First line of the definition of [Unforgeable]:
"If the [Unforgeable] extended attribute appears on a read only attribute...", so I guess it means it can only happen to read only attributes...
The only places I know of unforgeable properties are:
* http://www.whatwg.org/specs/web-apps/current-work/multipage/browsers.html#the-window-object
* http://www.whatwg.org/specs/web-apps/current-work/multipage/dom.html#document
* and now event.isTrusted

And indeed, it only applies to readonly.
So it probably is a nice refactoring.
Comment 3 Boris Zbarsky 2013-02-21 13:33:27 UTC
In Gecko's implementation there is a separate getter per object instance for unforgeable attributes.

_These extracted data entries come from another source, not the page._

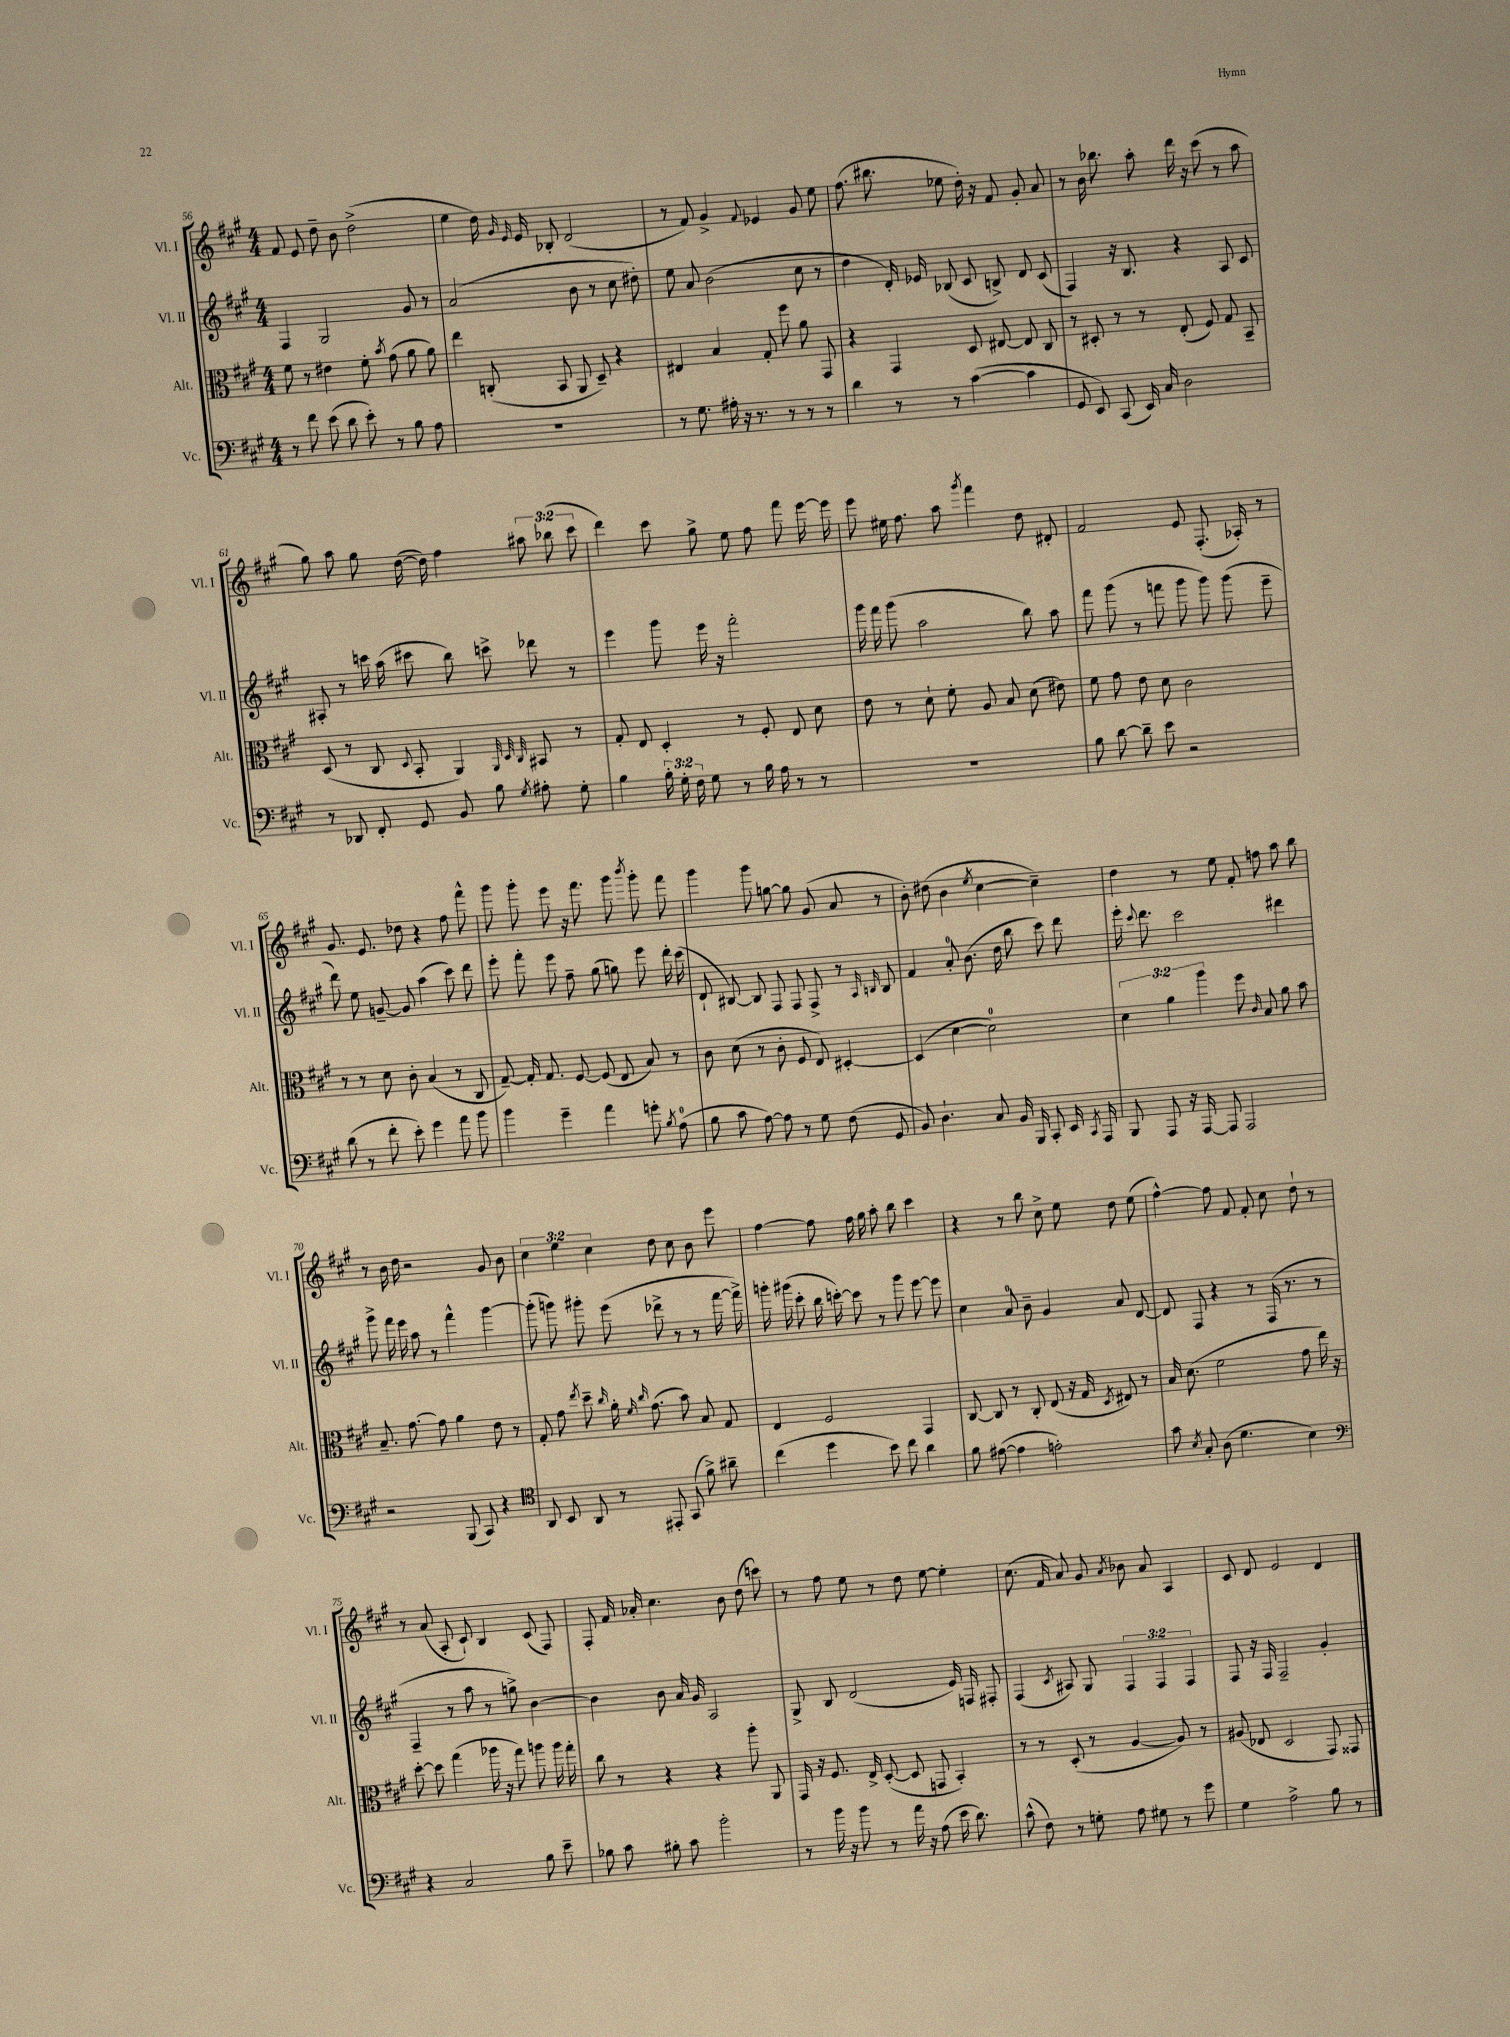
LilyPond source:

<<
\new StaffGroup <<
\new Staff = "s0" \with { instrumentName = "Vl. I" shortInstrumentName = "Vl. I" } {
    \clef treble \key a \major \numericTimeSignature \time 4/4 \override Staff.TupletNumber.text = #tuplet-number::calc-fraction-text
    \autoBeamOff fis'8 e'8 d''8-- b'8 d''2->( |
    e''4 d''16) \grace { gis'16 e'16 } e'16 bes8-. d'2( |
    r8 fis'8) gis'4-> \appoggiatura { fis'8 } ees'4 gis'8 e''8 |
    fis''8.( bis''8. ees''8 d''16-.) r16 fis'8 gis'8-. a'8 |
    r8 b'16 bes''8. a''8-. d'''16 r16 cis'''8( r8 a''8 |
    gis''8) a''8 gis''8 d''16~( d''16) fis''4 \tuplet 3/2 { ais''8 bes''8( cis'''8 } |
    d'''4) cis'''8 gis''8-> e''8 fis''8 fis'''8 e'''16~ e'''16 |
    e'''8 eis''16 fis''8. a''8 \acciaccatura { gis'''8 } fis'''4 d''8 dis'8-. |
    fis'2 e'8 fis8.-.( aes16-.) r8 |
    gis'8. e'8. des''8 r4 fis''8 fis'''8-^ |
    gis'''8 gis'''8-. e'''8 r16 fis'''8. gis'''8 \acciaccatura { b'''8 } gis'''8-. fis'''8 |
    gis'''4 gis'''8 g''8~ g''8 gis'8( a'8 r8 |
    b'8-.) dis''8( b'4 \acciaccatura { e''8 } cis''4~ cis''4--) |
    d''4 r8 e''8 fis'8-. f''8 a''8 b''8 |
    r8 b'16 d''16 r2 gis'8 b'8 |
    \tuplet 3/2 { cis''4 e''4 cis''4 } d''8 cis''8 b'8 e'''8 |
    fis''4~ fis''8 fis''16 gis''16 a''8-. b''8 cis'''4 |
    r4 r8 b''8 cis''8-> e''8 d''8 e''8( |
    fis''4~-^) fis''8 fis'8 fis'8-. cis''8 d''8-! r8 |
    r8 a'8( a8-. cis'8-!) b4 cis'8( fis8) |
    fis8-. fis'16 aes'16-. cis''4. b'8 d''8( c'''8) |
    r8 fis''8 e''8 r8 d''8 e''8~ e''4-. |
    cis''8.( fis'16 a'8) gis'8 \acciaccatura { a'8 } bes'8 a'8 a4 |
    cis'8 d'8 e'2 d'4 \bar "|." |
}
\new Staff = "s1" \with { instrumentName = "Vl. II" shortInstrumentName = "Vl. II" } {
    \clef treble \key a \major \numericTimeSignature \time 4/4 \override Staff.TupletNumber.text = #tuplet-number::calc-fraction-text
    \autoBeamOff fis4 gis2 gis'8 r8 |
    a'2( b'8 r8 cis''8 dis''8-.) |
    e''8 a'8 b'2( cis''8 r8 |
    d''4 d'16-.) ees'16 bes8( cis'8 b8->) d'8 cis'8( |
    fis4) r16 b8. r4 a8 cis'8 |
    ais8-. r8 c'''16 a''16( cis'''8 b''8) c'''8-> des'''8 r8 |
    e'''4 gis'''8 e'''16 r16 fis'''2-. |
    gis'''16 fis'''16 gis'''8( a''2 b''8) a''8 |
    fis'''8 gis'''8( r8 f'''8 gis'''8 gis'''8) gis'''8( e'''8-- |
    d'''8) e''8 g'8~-- g'8 a''4( cis'''8) d'''8 |
    e'''8-. fis'''8-. e'''8 fis''8-- gis''8( g''8) e'''8 d'''16-. cis'''16( |
    d'8-! bis8~) bis8 fis8 fis8 fis8-> r8 \grace { a16 b16 } b8 |
    fis'4 a'8-0-. b'8.( d''16 b''8 cis'''8) d'''8 |
    e'''16-. \appoggiatura { cis'''8 } d'''8. cis'''2 dis'''4 |
    gis'''8-> fis'''16 e'''16 a''8 r8 fis'''4-^ gis'''4~ |
    gis'''8-.( g'''8) gis'''8-. e'''8( des'''8-> r8 r8 fis'''16~ fis'''16->) |
    g'''16-. gis'''16( cis'''8-. b''16 c'''16~-.) c'''8 r8 gis'''8 e'''8~ e'''8 |
    cis''4 a'8-0 b'8-- gis'4 a'8 d'8~ |
    d'8 fis8 r4 r8 fis16( r8. r8 |
    fis4-- r8 a''8 r8 g''8->) b'4~ |
    b'4 b'8 a'16 gis'16 a2 |
    gis8-> b8 d'2( e'16) f16 fis8-. |
    fis4( \acciaccatura { cis'8 } ais8) gis8 \tuplet 3/2 { fis4 fis4 fis4 } |
    fis8 r16 fis16 fis2-- gis'4-. \bar "|." |
}
\new Staff = "s2" \with { instrumentName = "Alt." shortInstrumentName = "Alt." } {
    \clef alto \key a \major \numericTimeSignature \time 4/4 \override Staff.TupletNumber.text = #tuplet-number::calc-fraction-text
    \autoBeamOff fis'8 r8 eis'4 fis'8-. \acciaccatura { b'8 } gis'8( a'8 a'8) |
    e''4 c8-.( b,8 a,8 d8--) r4 |
    eis4 b4 gis8-. fis''8 a'8 gis,8 |
    r4 gis,4 d8 eis8~ eis8 cis8 |
    r8 dis8-. r8 r8 e8-.( fis8) gis8 b,8-- |
    d8( r8 cis8 \appoggiatura { d8 } b,8-. a,4) \grace { a,32 d32 cis32 } bis,8 r8 |
    gis8-. e8 d4-. r8 fis8-. e8 d'8 |
    e'8 r8 d'8-! fis'8-. a8 b8 d'8( eis'8) |
    fis'8 gis'8 e'8 d'8 cis'2 |
    r8 r8 d'8 cis'8-. b4( r8 cis8 |
    gis8~--) gis16-. gis8. fis8~ fis8( e8 b8) r8 |
    cis'8 d'8( r8 cis'8-. fis8 e8) dis4~-. |
    dis4( d'4~ d'2-0) |
    \tuplet 3/2 { d'4 a'4 a''4 } fis''8 \grace { cis'16 } b8 a'8 b'8 |
    b8.-- gis'8.~ gis'8 a'4 e'8 r8 |
    gis8-. gis'8 \acciaccatura { e''8 } d''8-- \grace { cis''16 } a'16-. \grace { fis'16 cis''16 } gis'8.( b'8) b8 gis8 |
    e4 fis2 gis,4 |
    cis8~ cis8 r8 cis8-. e8( r16 gis16 \acciaccatura { d8 } eis8) r8 |
    b16 d'8.( fis'2 gis'8 e''16) r16 |
    d''8~-. d''8 gis''4( aes''16 r16 gis''8) a''8 a''16 gis''16-. |
    cis''8 r8 r4 r4 a''8-. a,8 |
    gis,16 r16 fis8. e16-> d8~-.( d8 g,8 b,4-.) |
    r8 r8 d8-.( r8 a4~ a8) r8 |
    ais8( ees8 d2 gis,8) gisis,8 \bar "|." |
}
\new Staff = "s3" \with { instrumentName = "Vc." shortInstrumentName = "Vc." } {
    \clef bass \key a \major \numericTimeSignature \time 4/4 \override Staff.TupletNumber.text = #tuplet-number::calc-fraction-text
    \autoBeamOff r8 fis'8 e'8( d'8 e'8-.) r8 b8 a8 |
    R1 |
    r8 gis8. ais16-. r16 r8. r8 r8 r8 |
    d'4 r8 r8 cis'4~( cis'4 |
    gis,8 e,8) cis,8( e,16) cis16 d2 |
    r8 des,8 fis,8-. gis,8 b,8 b8 \acciaccatura { gis8 } ais8-. gis8-. |
    b4 \tuplet 3/2 { b16-. gis16-. fis16 } gis8 r8 b16 a16 r8 r8 |
    R1 |
    b8 d'8~ d'8-- e'8 r2 |
    d'8( r8 fis'8-. e'8-.) gis'4 a'8 b'8 |
    b'4 gis'4-- a'4 g'8-. \acciaccatura { b8 } a8-0( |
    b8 cis'8 a8~) a8 r8 gis8 fis8( gis,8 |
    b,8) d4.-! cis8 b,16 b,,16 cis,8-. e,16 \acciaccatura { cis,8 } a,,16 |
    b,,8 a,,8 r16 a,,16~ a,,8 a,,2 |
    r2 b,,8( cis,8) r4 |
    \clef tenor a,8 b,8 a,8 r8 eis,8-. gis,8( fis'8->) ais'8-- |
    cis''4( d''4 b'8) cis''8 a'4 |
    fis'8 eis'8~( eis'4 e'2-.) |
    gis'8 \acciaccatura { b8 } gis8-. a8( d'4. b4) |
    \clef bass r4 cis2 b8 e'8-- |
    bes8 cis'8 bis8-. cis'8 b'2-. |
    r8 b'16 r16 b'8 r8 a'16 r16 a8( e'16 d'8.) |
    cis'8-^( fis8) r8 g8-. a8 gis8 r8 gis'8 |
    gis4 a2-> b8 r8 \bar "|." |
}
>>
>>
\layout { \context { \Score currentBarNumber = #56 } }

Making this a data property is not an option, imo: it needs to be non-configurable and readonly but the boolean returned can change.
Comment 4 Anne 2013-02-21 13:41:12 UTC
Ah yeah, the value of isTrusted can change over time. (I should probably learn about data properties at some point.)
Comment 5 David Bruant 2013-02-21 13:46:43 UTC
(In reply to comment #4)
> Ah yeah, the value of isTrusted can change over time.
In what circumstances?

> (I should probably
> learn about data properties at some point.)
I think this particular section will tell you all you need to know:
https://developer.mozilla.org/en-US/docs/JavaScript/Reference/Global_Objects/Object/defineProperty#Description
(I plan to move the property descriptor material to its own page eventually instead of having it explained in Object.defineProperty)
Comment 6 Anne 2013-02-21 13:53:19 UTC
Put a trusted event object in a variable and then dispatch it. isTrusted will have changed per http://dom.spec.whatwg.org/#dom-eventtarget-dispatchevent for hopefully obvious reasons.
Comment 7 David Bruant 2013-02-21 13:55:13 UTC
(In reply to comment #6)
> Put a trusted event object in a variable and then dispatch it. isTrusted
> will have changed per
> http://dom.spec.whatwg.org/#dom-eventtarget-dispatchevent for hopefully
> obvious reasons.
Yes, ok. Taking back the data property idea, then.